Ogni anno 100mila cristiani uccisi “in odium fidei”
Ne ha parlato il cardinale Angelo Amato, alla Gregoriana per la presentazione di un volume sui cattolici nei regimi dell’Europa dell’Est
Ne ha parlato il cardinale Angelo Amato, alla Gregoriana per la presentazione di un volume sui cattolici nei regimi dell’Europa dell’Est
«Il martirio è una qualifica universale della Chiesa ieri e oggi». Lo ha affermato il cardinale Angelo Amato, in occasione della presentazione alla Gregoriana del volume “Testimoni della fede. Esperienze personali e collettive dei cattolici in Europa centro-orientale sotto il regime comunista” (Gabrielli Editori), curato da don Jan Mikrut. «Ogni anno – ha aggiunto il porporato – almeno centomila cristiani vengono uccisi in odium fidei: undici ogni ora; uno ogni cinque minuti». Il prefetto della Congregazione per le cause dei santi si è soffermato anche sui Paesi che più soffrono questa persecuzione, «oltre ai territori controllati dal cosiddetto Stato islamico in Siria e in Iraq», vale a dire Nigeria, India, Corea del Nord, Somalia, Pakistan e «perfino la vicinissima Cipro».

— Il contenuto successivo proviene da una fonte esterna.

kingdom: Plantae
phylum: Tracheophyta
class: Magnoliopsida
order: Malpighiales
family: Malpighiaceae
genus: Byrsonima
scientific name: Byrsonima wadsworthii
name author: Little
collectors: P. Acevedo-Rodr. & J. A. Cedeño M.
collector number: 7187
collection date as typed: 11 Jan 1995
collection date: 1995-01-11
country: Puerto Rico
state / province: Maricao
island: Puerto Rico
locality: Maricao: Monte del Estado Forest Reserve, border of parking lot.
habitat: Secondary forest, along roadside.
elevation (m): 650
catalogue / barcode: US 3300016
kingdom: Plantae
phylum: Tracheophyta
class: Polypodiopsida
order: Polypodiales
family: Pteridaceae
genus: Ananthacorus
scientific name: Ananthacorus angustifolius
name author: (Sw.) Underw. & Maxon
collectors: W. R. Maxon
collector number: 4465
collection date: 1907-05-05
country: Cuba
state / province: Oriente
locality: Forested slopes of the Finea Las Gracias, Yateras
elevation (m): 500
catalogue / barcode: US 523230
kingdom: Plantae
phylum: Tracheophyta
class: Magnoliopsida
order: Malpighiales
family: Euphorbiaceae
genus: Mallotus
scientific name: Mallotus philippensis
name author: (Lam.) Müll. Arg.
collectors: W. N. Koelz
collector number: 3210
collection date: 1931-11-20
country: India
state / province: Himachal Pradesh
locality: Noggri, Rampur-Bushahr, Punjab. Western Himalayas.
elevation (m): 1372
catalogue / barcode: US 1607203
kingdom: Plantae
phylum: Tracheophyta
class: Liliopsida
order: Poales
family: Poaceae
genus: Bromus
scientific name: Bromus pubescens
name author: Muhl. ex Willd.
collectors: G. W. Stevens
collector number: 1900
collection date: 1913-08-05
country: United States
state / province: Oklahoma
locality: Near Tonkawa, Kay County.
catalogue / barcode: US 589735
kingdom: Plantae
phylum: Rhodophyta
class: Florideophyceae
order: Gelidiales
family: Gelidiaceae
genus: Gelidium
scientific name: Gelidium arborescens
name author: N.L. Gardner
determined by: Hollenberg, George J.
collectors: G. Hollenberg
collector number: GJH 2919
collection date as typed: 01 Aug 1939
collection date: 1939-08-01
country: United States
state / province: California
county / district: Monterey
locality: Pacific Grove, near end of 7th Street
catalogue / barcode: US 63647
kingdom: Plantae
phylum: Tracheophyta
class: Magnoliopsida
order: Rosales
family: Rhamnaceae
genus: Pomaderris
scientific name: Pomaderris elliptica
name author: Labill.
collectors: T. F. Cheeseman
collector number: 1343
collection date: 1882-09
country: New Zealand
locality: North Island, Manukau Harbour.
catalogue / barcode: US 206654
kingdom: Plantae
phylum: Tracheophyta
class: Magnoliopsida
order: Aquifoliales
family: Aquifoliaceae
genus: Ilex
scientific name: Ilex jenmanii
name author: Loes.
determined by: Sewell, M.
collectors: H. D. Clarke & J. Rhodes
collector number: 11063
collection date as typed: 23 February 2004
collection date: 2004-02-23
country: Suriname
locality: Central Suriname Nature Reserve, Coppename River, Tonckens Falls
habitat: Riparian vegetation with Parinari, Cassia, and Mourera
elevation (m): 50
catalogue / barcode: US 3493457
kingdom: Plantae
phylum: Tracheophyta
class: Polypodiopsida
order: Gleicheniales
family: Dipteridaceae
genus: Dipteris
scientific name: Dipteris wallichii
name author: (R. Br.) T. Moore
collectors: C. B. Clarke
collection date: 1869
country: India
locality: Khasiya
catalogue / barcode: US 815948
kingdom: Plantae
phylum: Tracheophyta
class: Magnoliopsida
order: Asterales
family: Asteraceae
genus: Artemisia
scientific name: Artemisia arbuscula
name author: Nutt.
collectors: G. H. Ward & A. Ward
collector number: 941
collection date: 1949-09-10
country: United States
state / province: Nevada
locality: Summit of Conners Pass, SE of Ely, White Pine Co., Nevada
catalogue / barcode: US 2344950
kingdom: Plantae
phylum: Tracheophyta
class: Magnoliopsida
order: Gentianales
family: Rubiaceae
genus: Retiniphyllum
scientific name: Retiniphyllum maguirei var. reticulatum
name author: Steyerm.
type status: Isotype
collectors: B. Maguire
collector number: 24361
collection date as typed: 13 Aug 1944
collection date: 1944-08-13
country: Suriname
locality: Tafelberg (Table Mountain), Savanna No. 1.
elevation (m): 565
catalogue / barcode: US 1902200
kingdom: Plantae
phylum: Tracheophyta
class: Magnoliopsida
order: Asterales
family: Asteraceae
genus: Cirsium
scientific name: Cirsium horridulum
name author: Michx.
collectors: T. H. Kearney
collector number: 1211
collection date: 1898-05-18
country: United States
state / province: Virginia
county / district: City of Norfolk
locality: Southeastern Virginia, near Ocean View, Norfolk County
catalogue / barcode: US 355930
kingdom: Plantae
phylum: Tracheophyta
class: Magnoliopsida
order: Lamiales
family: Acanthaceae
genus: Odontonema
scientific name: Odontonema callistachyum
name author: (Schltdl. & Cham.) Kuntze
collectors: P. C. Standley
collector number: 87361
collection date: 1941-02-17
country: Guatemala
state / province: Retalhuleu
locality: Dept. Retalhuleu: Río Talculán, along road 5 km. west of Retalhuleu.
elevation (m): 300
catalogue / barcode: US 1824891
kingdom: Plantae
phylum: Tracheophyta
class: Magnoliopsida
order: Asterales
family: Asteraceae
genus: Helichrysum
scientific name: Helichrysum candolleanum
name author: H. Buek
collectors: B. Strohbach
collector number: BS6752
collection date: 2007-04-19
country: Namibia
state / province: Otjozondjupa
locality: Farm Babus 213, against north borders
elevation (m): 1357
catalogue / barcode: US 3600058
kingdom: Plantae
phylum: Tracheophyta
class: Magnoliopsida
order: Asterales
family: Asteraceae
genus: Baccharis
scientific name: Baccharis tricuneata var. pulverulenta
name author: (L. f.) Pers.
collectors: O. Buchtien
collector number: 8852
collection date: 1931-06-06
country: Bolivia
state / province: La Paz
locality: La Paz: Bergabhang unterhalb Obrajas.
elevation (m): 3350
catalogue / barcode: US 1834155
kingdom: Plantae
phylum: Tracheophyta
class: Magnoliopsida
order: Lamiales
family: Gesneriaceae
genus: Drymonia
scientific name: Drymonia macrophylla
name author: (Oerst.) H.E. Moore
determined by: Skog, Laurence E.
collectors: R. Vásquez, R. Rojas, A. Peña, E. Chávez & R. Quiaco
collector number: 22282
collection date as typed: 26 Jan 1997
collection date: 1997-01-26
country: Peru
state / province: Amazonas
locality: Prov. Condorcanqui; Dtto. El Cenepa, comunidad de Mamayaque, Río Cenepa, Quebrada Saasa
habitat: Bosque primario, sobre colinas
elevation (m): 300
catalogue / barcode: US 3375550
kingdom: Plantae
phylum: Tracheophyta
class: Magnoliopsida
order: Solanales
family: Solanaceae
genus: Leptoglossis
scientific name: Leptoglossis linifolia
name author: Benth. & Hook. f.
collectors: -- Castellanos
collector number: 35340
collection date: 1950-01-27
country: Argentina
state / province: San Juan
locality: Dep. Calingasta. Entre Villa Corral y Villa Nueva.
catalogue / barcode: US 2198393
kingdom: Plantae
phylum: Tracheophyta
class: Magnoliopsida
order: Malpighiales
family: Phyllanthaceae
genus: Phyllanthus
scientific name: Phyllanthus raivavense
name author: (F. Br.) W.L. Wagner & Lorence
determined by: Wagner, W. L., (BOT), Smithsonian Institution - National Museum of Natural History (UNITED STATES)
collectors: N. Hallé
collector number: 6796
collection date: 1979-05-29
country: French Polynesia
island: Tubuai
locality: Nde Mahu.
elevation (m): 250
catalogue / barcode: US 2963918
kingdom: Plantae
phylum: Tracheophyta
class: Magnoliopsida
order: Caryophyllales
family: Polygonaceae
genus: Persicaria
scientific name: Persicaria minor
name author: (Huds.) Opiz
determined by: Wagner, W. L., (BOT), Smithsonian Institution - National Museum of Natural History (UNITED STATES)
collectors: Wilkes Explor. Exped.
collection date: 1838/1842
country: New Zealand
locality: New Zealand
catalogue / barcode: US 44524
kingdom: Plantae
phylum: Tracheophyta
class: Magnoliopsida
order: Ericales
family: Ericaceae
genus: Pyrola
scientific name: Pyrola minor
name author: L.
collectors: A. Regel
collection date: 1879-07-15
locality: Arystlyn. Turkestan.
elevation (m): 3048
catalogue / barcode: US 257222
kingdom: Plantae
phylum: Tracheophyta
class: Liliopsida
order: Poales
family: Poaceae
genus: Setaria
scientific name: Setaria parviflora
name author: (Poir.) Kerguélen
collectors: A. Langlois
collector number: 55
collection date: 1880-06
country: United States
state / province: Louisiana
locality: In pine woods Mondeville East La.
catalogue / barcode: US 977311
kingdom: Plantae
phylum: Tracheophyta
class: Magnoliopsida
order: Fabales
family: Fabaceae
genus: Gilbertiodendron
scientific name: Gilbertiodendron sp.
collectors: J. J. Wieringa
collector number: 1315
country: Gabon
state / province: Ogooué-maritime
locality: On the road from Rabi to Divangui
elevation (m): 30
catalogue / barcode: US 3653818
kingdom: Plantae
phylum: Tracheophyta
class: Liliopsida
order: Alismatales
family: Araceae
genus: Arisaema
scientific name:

Amato ha citato anche il rapporto annuale degli Stati Uniti sulla libertà religiosa (Uscirf), per ribadire che se p vero che la persecuzione dei cristiani nel mondo si è aggravata ulteriormente, è anche vero che «la grazia divina permette che la testimonianza dei battezzati sia superiore alla malizia dei persecutori». Ha voluto ricordare quindi la storia di quattro martiri, tutti extraeuropei, «recentemente elevati agli onori degli altari. Sconosciuti ai più, essi sono l’orgoglio della Chiesa e il vanto dei loro Paesi». Sono l’indiano Lazaro Devasahayam Pillai, il sudafricano Tshimangadzo Samuel Benedict Daswa, il messicano José Sànchez del Rio e il giapponese Justus Takayama Ukon. «Essi – le parole del cardinale – sono stati fedeli alla voce del Signore che dice: “Chi vuole salvare la propria vita, la perderà, ma chi perderà la propria vita per causa mia, la salverà”».
Segno caratteristico di quella che il prefetto ha definito «la differenza cristiana, che impressiona, stupisce e talvolta converte» è il fatto che «il martire muore inerme e sereno, pur tra indicibili supplizi. Non impreca, non condanna, ma perdona, ama e prega anche per i suoi carnefici e persecutori». Come ai primi tempi della Chiesa, «anche oggi i cristiani sono chiamati alla testimonianza, talvolta anche suprema. Lo dimostrano – ha spiegato ancora il cardinale – i recenti omicidi di padre Jacques Hamel, immolato sull’altare del sacrificio di Cristo, e le quattro suore di Madre Teresa di Calcutta, assassinate perché facevano il bene».
Per il porporato, dunque, «non è anacronistico parlare di martiri ai nostri giorni»: gli eventi «drammatici» del secolo scorso e di questo inizio secolo «confermano il significato profondo di martirio, che è professione di fede, che accompagna sempre la Chiesa di Cristo nella storia. La Chiesa – ha assicurato – non dimentica questi suoi figli coraggiosi», molti dei quali sono stati elevati agli onori degli altari. Un elenco lungo, anche se lo si limita ai beatificati nel periodo 2008-2017 che soffrirono la dittatura nazista e comunista: da Francesco Giovanni Bonifacio a Vladimir Ghika.